[What is required] Transcribe exactly, and only, the lines from the one containing "terminals, 2: 24 -> 27" through the end of the material.

[Provided records]

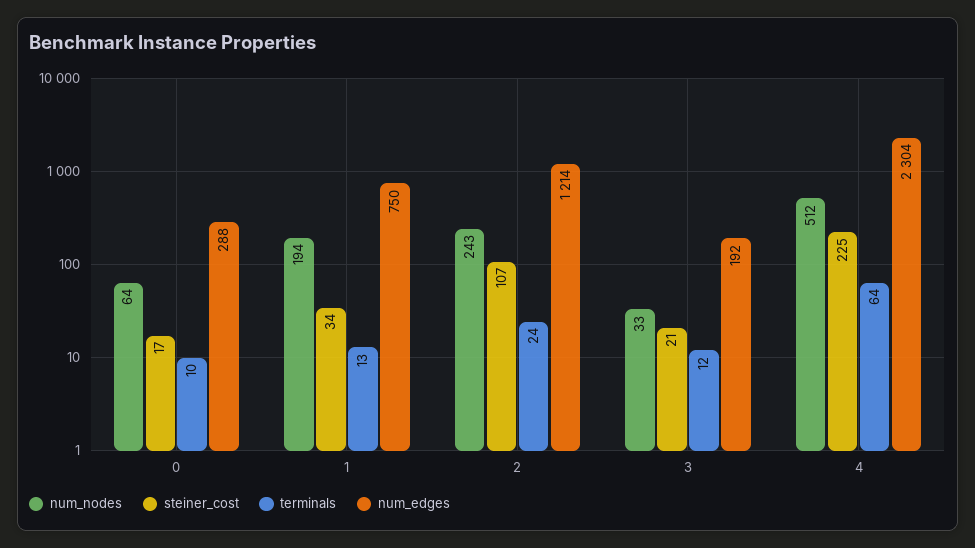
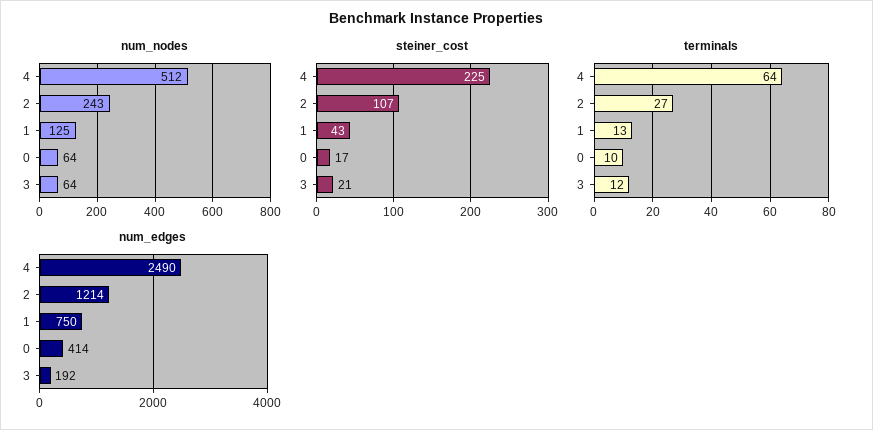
num_edges, 0: 288 -> 414
num_nodes, 1: 194 -> 125
steiner_cost, 1: 34 -> 43
terminals, 2: 24 -> 27
num_nodes, 3: 33 -> 64
num_edges, 4: 2304 -> 2490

[The completed task]
terminals, 2: 24 -> 27
num_nodes, 3: 33 -> 64
num_edges, 4: 2304 -> 2490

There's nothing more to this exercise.